We are strong and worthy. Our goals should always be plans to improve and upgrade ourselves into elevation, not fix what’s “wrong” with what we see.
It’s hard to make this shift! It takes effort. It’s a constant process of recognizing the place we are in closer and closer to instantly with each thought. It’s a lot of mental editing. But, I stand here in the shadow of grace to tell you, it’s worth every second you’ll invest.
Since I’m really into lists, I’d like to leave you with some of my favorite strategies that have helped me along the way:
1. Don’t seek perfection. This is, most likely, given our culture, a complete overhaul of your mental process. It won’t happen overnight. Don’t dwell on the times you mess up in your mindset (if you’re anything like me, there will be quite a few of them. Not just in my thought life, either.); be gentle with yourself. Respect the long game: your goals are tough, but they are also attainable. Any forward progress is progress!
2. Focus on the big picture, not the minutiae. Remember your limbic system we covered a couple weeks ago? Quiet it down. Not every detail deserves to send you reeling into freakout mode. White potatoes v sweet? Lunges v split squats? Treadmill v stairmaster? In the long run, the details are less important than the process. Move in ways you enjoy, as much as your joints and recovery tolerate. Eat in ways that bring you joy, but still leave you energetic (rather than sluggish) and satisfied (rather than starving or stuffed). Let good enough be good enough, and keep it moving.
3. Give yourself the little wins. We talked about this too, but it merits rehashing. Every step on the way to the big victory is a victory.
4. Breathe, and understand that progress in these areas is not linear. In so much of fitness marketing, we are led to believe that following in a plan will yield predictable results (“lose 2 pounds a week!” “Add 5lbs to the bar every lift!” etc. etc.). In many ways this is true- adding weight will get you stronger; eating according to any diet will allow you to shed pounds at least for a while, because you’re in a caloric deficit- but it’s not always as advertised. As humans, we expect progress to be linear, and it rarely is. That’s okay! Take a deep breath, focus on the mental awareness and calm that comes from a deep exhale, and realize that not all PRs are weights. Did your squat feel better coming up, even if it was the same weight as last week? Did you choose grilled chicken and balsamic vinaigrette on a salad instead of bacon and Ranch this week? These are wins; celebrate yourself (see #3)!

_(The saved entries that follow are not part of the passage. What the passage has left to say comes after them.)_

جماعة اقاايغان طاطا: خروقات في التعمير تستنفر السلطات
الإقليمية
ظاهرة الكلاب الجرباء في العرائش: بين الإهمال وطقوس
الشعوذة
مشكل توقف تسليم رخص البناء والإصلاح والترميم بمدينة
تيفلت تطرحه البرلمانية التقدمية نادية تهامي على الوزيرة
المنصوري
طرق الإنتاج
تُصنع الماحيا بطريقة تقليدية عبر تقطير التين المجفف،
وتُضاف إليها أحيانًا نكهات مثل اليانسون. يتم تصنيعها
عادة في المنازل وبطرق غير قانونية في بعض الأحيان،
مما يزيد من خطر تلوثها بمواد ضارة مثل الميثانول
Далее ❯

5. Gratitude, gratitude, gratitude. Life is much easier when we are thankful. You get to dive into the process of knowing yourself intimately- your ticks, your struggles, your strengths, your insecurities- and turn that into a fine-tuned, mighty version of you. Not many people get to do that!

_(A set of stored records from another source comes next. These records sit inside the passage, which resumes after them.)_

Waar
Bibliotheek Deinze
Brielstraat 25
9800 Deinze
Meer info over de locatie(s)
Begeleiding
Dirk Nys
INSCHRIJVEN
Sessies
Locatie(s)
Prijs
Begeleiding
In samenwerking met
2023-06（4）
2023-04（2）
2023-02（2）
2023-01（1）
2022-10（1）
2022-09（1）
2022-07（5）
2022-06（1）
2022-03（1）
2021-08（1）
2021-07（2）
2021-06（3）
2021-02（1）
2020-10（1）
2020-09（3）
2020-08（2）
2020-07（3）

6. GO. Yes, go!! Just do it. Don’t worry about how you’ll mess up- you will, and you’ll recover. Every time. Be #ballgnorant (there it is again… it’s like “fetch” except better. If you somehow haven’t seen Mean Girls and therefore didn’t catch that reference, I’m sorry.).
Keep those 6 things in mind the next time you experience a challenge in your path, and you’ll bounce back more quickly and with less recoil. It will become much easier to see yourself not as a body to “fix” but as a whole person worthy of love and acceptance, capable of upgrading to a stronger, more audacious you.
And thus concludes our little crash course on mindset! I’ve enjoyed all of our conversations so much, and watch out: we’ll build on these in the future.